Special Rapporteur on the Occupied Palestinian Territories Francesca Albanese questioned LSE’s stance on Palestine and commitment to student activism: ‘Why not ensuring [sic] greater protection of its student body standing against Apartheid Israel? And why does it still maintain its ties with an Apartheid state?’
Special Rapporteur on freedom of peaceful assembly and of association Gina Romero, similarly said: ‘I have been having private conversations with [LSE] in which I reviewed it internal regulations pertinent to the past and current situation of students participating in the pro-Palestine solidarity movement.’
According to Haley, Romero has been ‘supporting us through our case’ and interviewed members of the LSE 7 for a report she compiled on worldwide university repression of pro-Palestine student activism.
LSE had no comment on these allegations.
The bottom line
Founded by socialist reformers of the Fabian Society, the history of activism at LSE is as old as the university itself. Open discussion of controversial economic and political policies continues there in many forms. Their LSE100 module, compulsory for undergraduates, aims to further these discussions by teaching students to debate constructively.
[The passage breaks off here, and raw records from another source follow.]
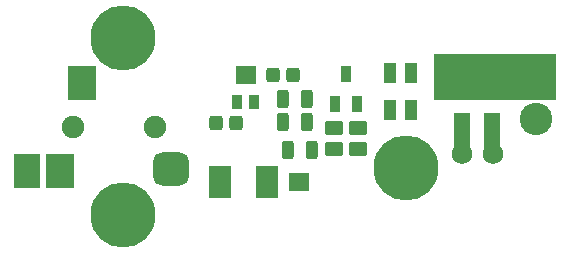
<source format=gts>
G04*
G04 #@! TF.GenerationSoftware,Altium Limited,Altium Designer,21.9.1 (22)*
G04*
G04 Layer_Color=8388736*
%FSLAX25Y25*%
%MOIN*%
G70*
G04*
G04 #@! TF.SameCoordinates,F23F8E4B-2793-4E4E-BA0B-7ABB5D69BE03*
G04*
G04*
G04 #@! TF.FilePolarity,Negative*
G04*
G01*
G75*
%ADD30R,0.07087X0.06299*%
G04:AMPARAMS|DCode=31|XSize=63.12mil|YSize=47.37mil|CornerRadius=8.92mil|HoleSize=0mil|Usage=FLASHONLY|Rotation=180.000|XOffset=0mil|YOffset=0mil|HoleType=Round|Shape=RoundedRectangle|*
%AMROUNDEDRECTD31*
21,1,0.06312,0.02953,0,0,180.0*
21,1,0.04528,0.04737,0,0,180.0*
1,1,0.01784,-0.02264,0.01476*
1,1,0.01784,0.02264,0.01476*
1,1,0.01784,0.02264,-0.01476*
1,1,0.01784,-0.02264,-0.01476*
%
%ADD31ROUNDEDRECTD31*%
%ADD32R,0.09461X0.11824*%
G04:AMPARAMS|DCode=33|XSize=118.24mil|YSize=110.36mil|CornerRadius=29.59mil|HoleSize=0mil|Usage=FLASHONLY|Rotation=180.000|XOffset=0mil|YOffset=0mil|HoleType=Round|Shape=RoundedRectangle|*
%AMROUNDEDRECTD33*
21,1,0.11824,0.05118,0,0,180.0*
21,1,0.05906,0.11036,0,0,180.0*
1,1,0.05918,-0.02953,0.02559*
1,1,0.05918,0.02953,0.02559*
1,1,0.05918,0.02953,-0.02559*
1,1,0.05918,-0.02953,-0.02559*
%
%ADD33ROUNDEDRECTD33*%
%ADD34R,0.08674X0.11824*%
%ADD35R,0.40800X0.15800*%
%ADD36R,0.05800X0.13320*%
G04:AMPARAMS|DCode=37|XSize=59.18mil|YSize=39.5mil|CornerRadius=7.94mil|HoleSize=0mil|Usage=FLASHONLY|Rotation=90.000|XOffset=0mil|YOffset=0mil|HoleType=Round|Shape=RoundedRectangle|*
%AMROUNDEDRECTD37*
21,1,0.05918,0.02362,0,0,90.0*
21,1,0.04331,0.03950,0,0,90.0*
1,1,0.01587,0.01181,0.02165*
1,1,0.01587,0.01181,-0.02165*
1,1,0.01587,-0.01181,-0.02165*
1,1,0.01587,-0.01181,0.02165*
%
%ADD37ROUNDEDRECTD37*%
%ADD38R,0.03950X0.06706*%
%ADD39R,0.03359X0.05524*%
%ADD40R,0.03300X0.05800*%
G04:AMPARAMS|DCode=41|XSize=47.37mil|YSize=43.43mil|CornerRadius=8.43mil|HoleSize=0mil|Usage=FLASHONLY|Rotation=90.000|XOffset=0mil|YOffset=0mil|HoleType=Round|Shape=RoundedRectangle|*
%AMROUNDEDRECTD41*
21,1,0.04737,0.02657,0,0,90.0*
21,1,0.03051,0.04343,0,0,90.0*
1,1,0.01686,0.01329,0.01526*
1,1,0.01686,0.01329,-0.01526*
1,1,0.01686,-0.01329,-0.01526*
1,1,0.01686,-0.01329,0.01526*
%
%ADD41ROUNDEDRECTD41*%
%ADD42R,0.03753X0.04540*%
%ADD43R,0.07493X0.10642*%
%ADD44C,0.07493*%
%ADD45C,0.02200*%
%ADD46C,0.21666*%
%ADD47C,0.06800*%
%ADD48C,0.10800*%
D30*
X200347Y117323D02*
D03*
X182677Y153150D02*
D03*
D31*
X220079Y135433D02*
D03*
Y128347D02*
D03*
X212205D02*
D03*
Y135433D02*
D03*
D32*
X120669Y121260D02*
D03*
X128150Y150394D02*
D03*
D33*
X157677Y121653D02*
D03*
D34*
X109646Y121260D02*
D03*
D35*
X265748Y152575D02*
D03*
D36*
X264843Y133858D02*
D03*
X254842D02*
D03*
D37*
X203150Y145276D02*
D03*
X195276D02*
D03*
X203150Y137402D02*
D03*
X195276D02*
D03*
X204724Y127953D02*
D03*
X196850D02*
D03*
D38*
X230768Y141339D02*
D03*
Y153937D02*
D03*
X237736D02*
D03*
Y141339D02*
D03*
D39*
X212402Y143307D02*
D03*
X219882D02*
D03*
X216142Y153543D02*
D03*
D40*
X198725Y117323D02*
D03*
X201969D02*
D03*
X181055Y153150D02*
D03*
X184299D02*
D03*
D41*
X198346Y153000D02*
D03*
X191654D02*
D03*
X179331Y137008D02*
D03*
X172638D02*
D03*
D42*
X185433Y144095D02*
D03*
X179921D02*
D03*
D43*
X174016Y117323D02*
D03*
X189764D02*
D03*
D44*
X152559Y135827D02*
D03*
X125000D02*
D03*
D45*
X147545Y100486D02*
D03*
X149953Y106299D02*
D03*
X147545Y112112D02*
D03*
X141732Y114520D02*
D03*
D03*
X135919Y112112D02*
D03*
X133512Y106299D02*
D03*
X135919Y100486D02*
D03*
X141732Y98079D02*
D03*
X242033Y116234D02*
D03*
X244441Y122047D02*
D03*
X242033Y127860D02*
D03*
X236221Y130268D02*
D03*
D03*
X230408Y127860D02*
D03*
X228000Y122047D02*
D03*
X230408Y116234D02*
D03*
X236221Y113827D02*
D03*
X141732Y157134D02*
D03*
X135919Y159541D02*
D03*
X133512Y165354D02*
D03*
X135919Y171167D02*
D03*
X141732Y173575D02*
D03*
D03*
X147545Y171167D02*
D03*
X149953Y165354D02*
D03*
X147545Y159541D02*
D03*
D46*
X141732Y106299D02*
D03*
X236221Y122047D02*
D03*
X141732Y165354D02*
D03*
D47*
X254724Y126772D02*
D03*
X264961D02*
D03*
X274803Y153150D02*
D03*
X256299D02*
D03*
D48*
X279528Y138583D02*
D03*
M02*

</source>
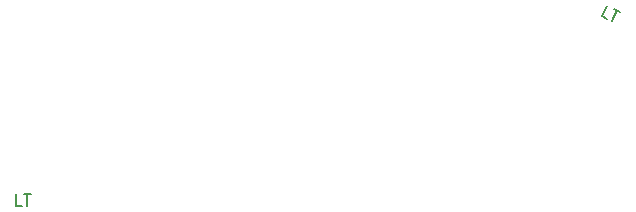
<source format=gto>
G04 #@! TF.GenerationSoftware,KiCad,Pcbnew,7.0.5*
G04 #@! TF.CreationDate,2023-07-24T08:34:16+08:00*
G04 #@! TF.ProjectId,LT,4c542e6b-6963-4616-945f-706362585858,rev?*
G04 #@! TF.SameCoordinates,Original*
G04 #@! TF.FileFunction,Legend,Top*
G04 #@! TF.FilePolarity,Positive*
%FSLAX46Y46*%
G04 Gerber Fmt 4.6, Leading zero omitted, Abs format (unit mm)*
G04 Created by KiCad (PCBNEW 7.0.5) date 2023-07-24 08:34:16*
%MOMM*%
%LPD*%
G01*
G04 APERTURE LIST*
G04 Aperture macros list*
%AMRoundRect*
0 Rectangle with rounded corners*
0 $1 Rounding radius*
0 $2 $3 $4 $5 $6 $7 $8 $9 X,Y pos of 4 corners*
0 Add a 4 corners polygon primitive as box body*
4,1,4,$2,$3,$4,$5,$6,$7,$8,$9,$2,$3,0*
0 Add four circle primitives for the rounded corners*
1,1,$1+$1,$2,$3*
1,1,$1+$1,$4,$5*
1,1,$1+$1,$6,$7*
1,1,$1+$1,$8,$9*
0 Add four rect primitives between the rounded corners*
20,1,$1+$1,$2,$3,$4,$5,0*
20,1,$1+$1,$4,$5,$6,$7,0*
20,1,$1+$1,$6,$7,$8,$9,0*
20,1,$1+$1,$8,$9,$2,$3,0*%
%AMHorizOval*
0 Thick line with rounded ends*
0 $1 width*
0 $2 $3 position (X,Y) of the first rounded end (center of the circle)*
0 $4 $5 position (X,Y) of the second rounded end (center of the circle)*
0 Add line between two ends*
20,1,$1,$2,$3,$4,$5,0*
0 Add two circle primitives to create the rounded ends*
1,1,$1,$2,$3*
1,1,$1,$4,$5*%
%AMOutline4P*
0 Free polygon, 4 corners , with rotation*
0 The origin of the aperture is its center*
0 number of corners: always 4*
0 $1 to $8 corner X, Y*
0 $9 Rotation angle, in degrees counterclockwise*
0 create outline with 4 corners*
4,1,4,$1,$2,$3,$4,$5,$6,$7,$8,$1,$2,$9*%
G04 Aperture macros list end*
%ADD10C,0.150000*%
%ADD11C,2.400000*%
%ADD12Outline4P,-1.200000X-1.200000X1.200000X-1.200000X1.200000X1.200000X-1.200000X1.200000X335.000000*%
%ADD13Outline4P,-1.300000X-1.200000X1.300000X-1.200000X1.300000X1.200000X-1.300000X1.200000X335.000000*%
%ADD14HorizOval,2.400000X-0.083193X0.543672X0.083193X-0.543672X0*%
%ADD15HorizOval,1.900000X0.135946X-0.063393X-0.135946X0.063393X0*%
%ADD16C,5.050000*%
%ADD17RoundRect,0.425000X-0.425000X0.425000X-0.425000X-0.425000X0.425000X-0.425000X0.425000X0.425000X0*%
%ADD18O,1.700000X1.700000*%
%ADD19C,3.500000*%
%ADD20O,2.200000X1.900000*%
%ADD21HorizOval,2.400000X-0.305164X0.457575X0.305164X-0.457575X0*%
%ADD22Outline4P,-1.300000X-1.200000X1.300000X-1.200000X1.300000X1.200000X-1.300000X1.200000X0.000000*%
%ADD23Outline4P,-1.200000X-1.200000X1.200000X-1.200000X1.200000X1.200000X-1.200000X1.200000X0.000000*%
G04 APERTURE END LIST*
D10*
X228283049Y-94592019D02*
X227851474Y-94390772D01*
X227851474Y-94390772D02*
X228274092Y-93484464D01*
X228878297Y-93766210D02*
X229396187Y-94007706D01*
X228714624Y-94793266D02*
X229137242Y-93886958D01*
X178748571Y-110454819D02*
X178272381Y-110454819D01*
X178272381Y-110454819D02*
X178272381Y-109454819D01*
X178939048Y-109454819D02*
X179510476Y-109454819D01*
X179224762Y-110454819D02*
X179224762Y-109454819D01*
%LPC*%
D11*
X242059866Y-103858820D03*
D12*
X240945107Y-103338999D03*
D11*
X235235927Y-112813921D03*
X239830349Y-102819179D03*
D13*
X234057726Y-112264518D03*
D11*
X232879526Y-111715114D03*
X232993392Y-102455701D03*
D14*
X229317200Y-108233400D03*
D15*
X240176405Y-108607775D03*
D16*
X235372974Y-106367898D03*
D15*
X230569543Y-104128021D03*
D17*
X226490000Y-90650000D03*
D18*
X223950000Y-90650000D03*
X221410000Y-90650000D03*
X218870000Y-90650000D03*
D19*
X181115000Y-101450000D03*
X224820000Y-101450000D03*
D20*
X188840000Y-101450000D03*
D16*
X194140000Y-101450000D03*
D20*
X199440000Y-101450000D03*
D21*
X189440000Y-105700000D03*
D11*
X190330000Y-98910000D03*
X194140000Y-107350000D03*
D22*
X195440000Y-107350000D03*
D11*
X196680000Y-96350000D03*
X196740000Y-107350000D03*
D23*
X197910000Y-96350000D03*
D11*
X199140000Y-96350000D03*
D20*
X207890000Y-101450000D03*
D16*
X213190000Y-101450000D03*
D20*
X218490000Y-101450000D03*
D21*
X208490000Y-105700000D03*
D11*
X209380000Y-98910000D03*
X213190000Y-107350000D03*
D22*
X214490000Y-107350000D03*
D11*
X215730000Y-96350000D03*
X215790000Y-107350000D03*
D23*
X216960000Y-96350000D03*
D11*
X218190000Y-96350000D03*
%LPD*%
M02*

</source>
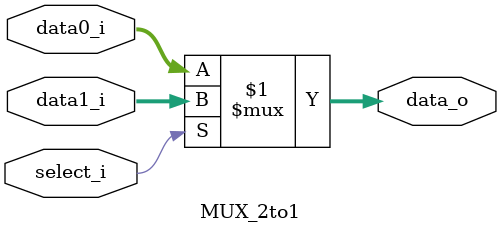
<source format=v>
/***************************************************
Student Name: 
Student ID: 
***************************************************/

`timescale 1ns/1ps

module MUX_2to1(
	input  [31:0] data0_i,       
	input  [31:0] data1_i,
	input         select_i,
	output [31:0] data_o
    );			   

/* Write your code HERE */
assign data_o = select_i ? data1_i : data0_i;

endmodule      
          
</source>
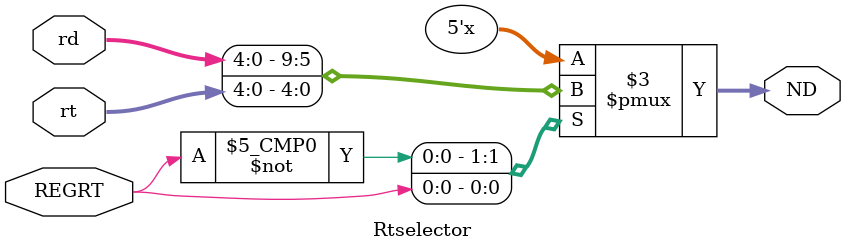
<source format=v>
module Rtselector(rt,rd, REGRT, ND);
	input[4:0] rt;
	input[4:0] rd;
	input REGRT;
	output reg[4:0] ND;

	initial begin
		ND = 0;
	end

	always @(rt or rd) begin
		case(REGRT)
			0:ND = rd;
			1:ND = rt;
			// $display("Rtselector: rd is %b rt is %b REGRT is %b ND is %b",rd,rt,REGRT,ND);
		endcase
		$display("Rtselector: rd is %b rt is %b REGRT is %b ND is %b",rd,rt,REGRT,ND);
		
	end
endmodule
</source>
Their firm refusal to ostracise voices dissenting of progressive policies, as many prestigious universities have done, should be commended. There’s a conversation to be had over how far similar refusals in other institutions have merely sought to amplify right wing thought rather than protect open debate. With prominent pro-Palestine campaigners and leftist intellectuals recently speaking at the university however, such as Neve Gordon and Joseph Stiglitz, LSE seems largely above such concerns.
Yet the university’s senior leadership seems resolutely opposed to even the notion of a debate regarding their funding.
On June 4, LSE’s student union held a referendum, asking: ‘Should LSESU seek dialogue with LSE senior leadership to press for full and meaningful divestment from fossil fuels and weapons, including indirect investments?’
Amid the largest turnout in the university’s history (2584 total voters), the ‘YES’ vote won with 89% approval (2306 votes).
Such dialogue is yet to occur in any notable sense, however. In October, Dr Young said a review would take place, but that it would not be directed by ‘political’ purposes: ‘Council concluded that the School would not divest if the purpose or primary effect is to make a political statement but otherwise left questions about divestment to a review of the School’s Environmental, Social, and Governance policy.
‘This review is just beginning and will take place during this academic year, with many opportunities for everyone in the LSE community to share views.’
Three months later, LSE claims this review of their ESG policy – which they highlight was ‘adopted in 2022 with the aid of student input’ – is still being undertaken.
Haley says she’s unsure why the school is so opposed to the question of divestment: ‘They've crossed lines of ethics repeatedly, openly. Investing in genocide, arguing that it's apolitical to continue investing in genocide when it's also been proven to be a poor financial investment.
‘You look at the US, roughly the top 20 universities have Israeli investments, their return is about 2 to 8%. If you just invest in the S&P 500, the one-year return on investment would be between 20 and 30%. They’re losing money.’
She doesn’t think their refusals to divest can be understood in financial terms.
LSE denies that the seven were as restricted from accessing facilities as the ‘LSE 7’ and others including their lawyers and the aforementioned United Nations Special Rapporteurs allege.
A School spokesperson said: ‘As part of precautionary measures, students were allowed access to online and in-person teaching, and wellbeing services, whether physical or psychological. They were allowed to access the Library when online material was not sufficient for them to complete their studies. Further adjustments were made for each of the students based on their requests and as needed.’
* Name changed to preserve anonymity.